“哈哈哈哈,笑死我了!”
蒋银宝解恨地道:“不错,让那个白眼狼得意,我估摸着那些个绫罗绸缎的内里也是烂糟的!”
“他也不想想他是谁?”
“他算个屁!值当贵人给他嘉奖!”
蒋大柱听完脸色稍微缓和了一点,不过他还是呵斥两个孙子:“你们三叔现在就算跟我们不是一家人,那也是你们三叔,可不兴喊他白眼狼!”
“他不认我这个爹,可我养了他十几年,没法子不认他这个儿子!”
蒋银宝撇了撇嘴,嘀咕:“阿爷你就是心软!”
蒋福生和蒋禄生也不萎靡了,各自拉着自己个儿的儿子问细节。
原来他们被村民们羞臊回来之后,就打发儿子跟去看看情况。
这不就看对了么!
李氏在后院儿听到了前院儿的音儿,她高兴得双手合十,感谢满天神佛。
“老天爷开眼啊!”
“没便宜了那白眼儿狼!”
“各路菩萨显灵,信妇十五就去给菩萨们烧香……”
外院儿,何氏开口对蒋大柱道:“爹,咱们家这些日子事儿多,很是耽搁了田里的活儿,这会儿既然乡亲们没工夫看我家的笑话,咱们是不是该出去干活儿了?”
蒋大柱颔首:“老二媳妇说得对,都出去干活儿吧!”
说完,他自己就率先扛起了锄头,儿孙们也连忙跟上。
何氏悄悄扯了扯蒋禄生的袖子,给他使了个眼色,蒋禄生就道:“我喝口水!”
“屋里有我泡的菊花,你进屋喝!”何氏扯着他进屋。
“啥事儿?”蒋禄生压低声音问何氏。
何氏凑在他耳边道:“一会儿你借口拉屎回来一趟,记住,要避开人,别让人知道你回过!”
“为啥?”蒋禄生不解。
何氏推他出门:“别问那么多,记住把锄头带回家。
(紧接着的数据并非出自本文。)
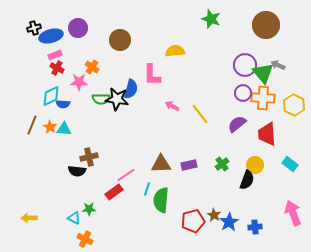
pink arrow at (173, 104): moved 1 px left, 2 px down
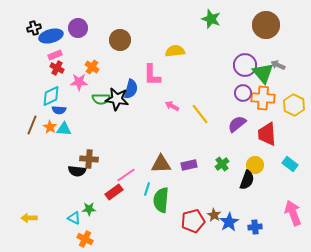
blue semicircle at (63, 104): moved 4 px left, 6 px down
brown cross at (89, 157): moved 2 px down; rotated 18 degrees clockwise
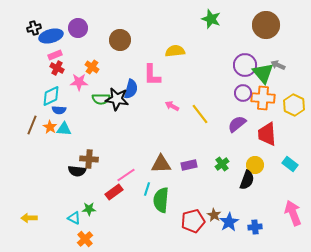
orange cross at (85, 239): rotated 21 degrees clockwise
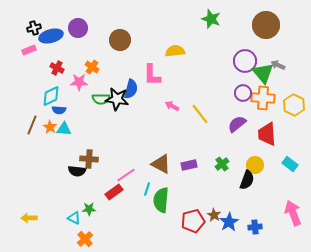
pink rectangle at (55, 55): moved 26 px left, 5 px up
purple circle at (245, 65): moved 4 px up
brown triangle at (161, 164): rotated 30 degrees clockwise
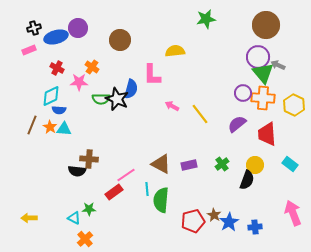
green star at (211, 19): moved 5 px left; rotated 30 degrees counterclockwise
blue ellipse at (51, 36): moved 5 px right, 1 px down
purple circle at (245, 61): moved 13 px right, 4 px up
black star at (117, 99): rotated 15 degrees clockwise
cyan line at (147, 189): rotated 24 degrees counterclockwise
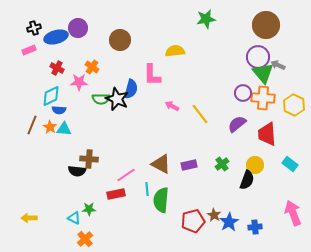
red rectangle at (114, 192): moved 2 px right, 2 px down; rotated 24 degrees clockwise
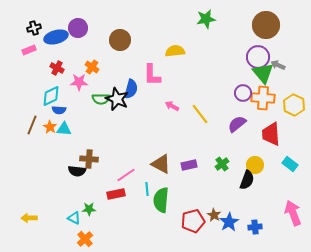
red trapezoid at (267, 134): moved 4 px right
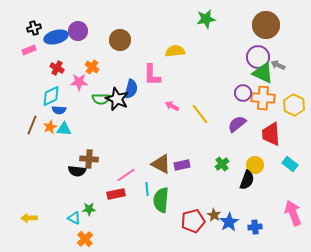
purple circle at (78, 28): moved 3 px down
green triangle at (263, 73): rotated 25 degrees counterclockwise
orange star at (50, 127): rotated 16 degrees clockwise
purple rectangle at (189, 165): moved 7 px left
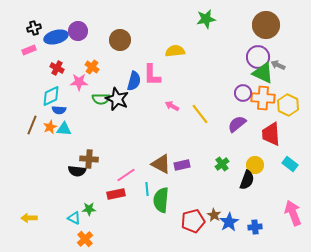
blue semicircle at (131, 89): moved 3 px right, 8 px up
yellow hexagon at (294, 105): moved 6 px left
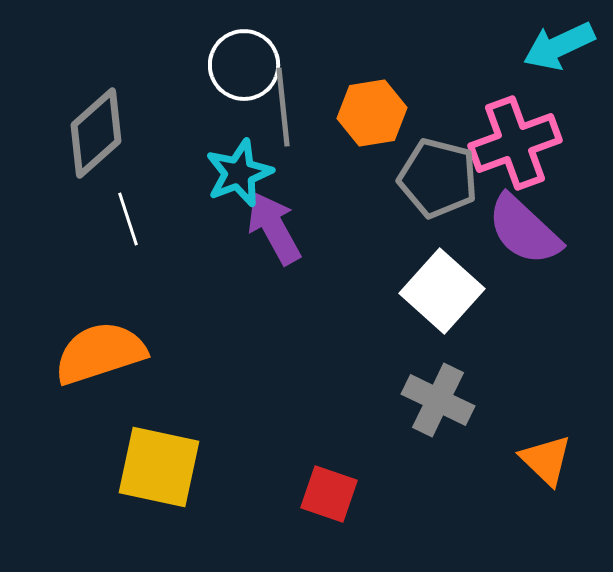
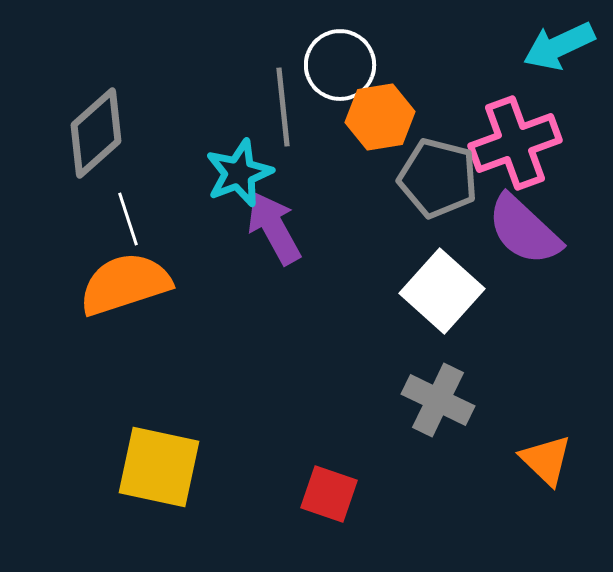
white circle: moved 96 px right
orange hexagon: moved 8 px right, 4 px down
orange semicircle: moved 25 px right, 69 px up
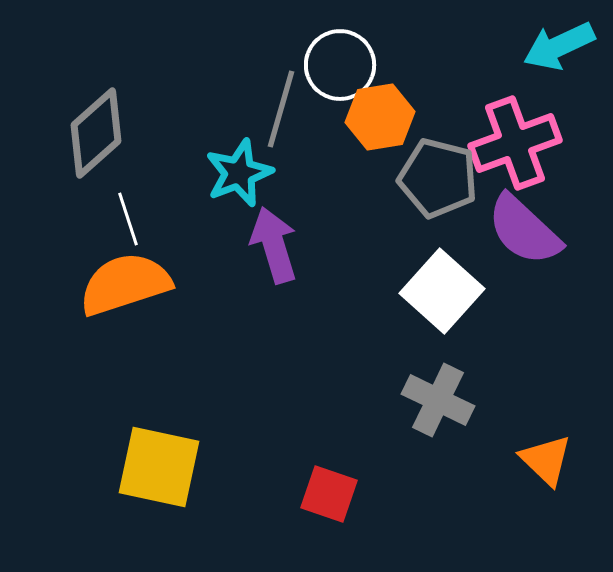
gray line: moved 2 px left, 2 px down; rotated 22 degrees clockwise
purple arrow: moved 17 px down; rotated 12 degrees clockwise
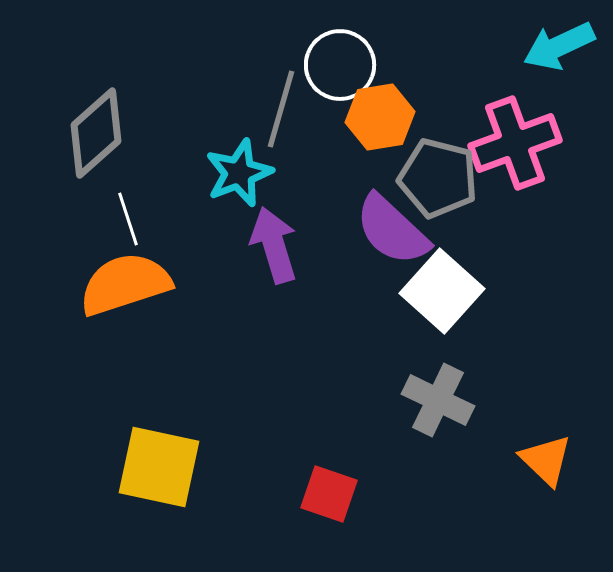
purple semicircle: moved 132 px left
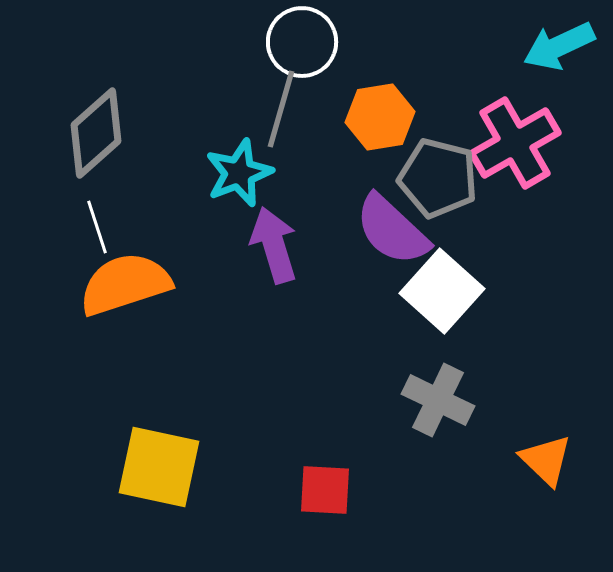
white circle: moved 38 px left, 23 px up
pink cross: rotated 10 degrees counterclockwise
white line: moved 31 px left, 8 px down
red square: moved 4 px left, 4 px up; rotated 16 degrees counterclockwise
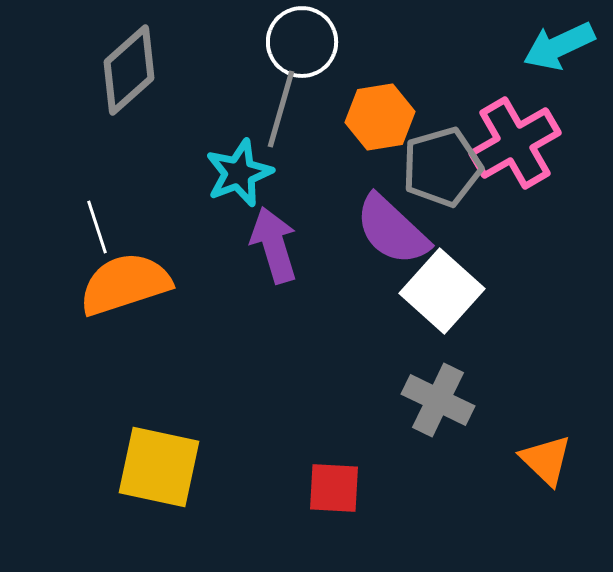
gray diamond: moved 33 px right, 63 px up
gray pentagon: moved 4 px right, 11 px up; rotated 30 degrees counterclockwise
red square: moved 9 px right, 2 px up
”
蒋禄生只得揣着一肚子糊涂出门。
这会儿除了何氏,就只有孙氏躲在后院儿装傻躲懒。
何氏冷笑了一声儿,她径直去了后院儿,进去看到手舞足蹈的李氏就惊讶道:“呀,娘您在这儿啊,我还以为您出去唠嗑儿了呢,还想着晚上听您说说,村里那些老娘们儿是怎么埋汰蒋绍一家人的。”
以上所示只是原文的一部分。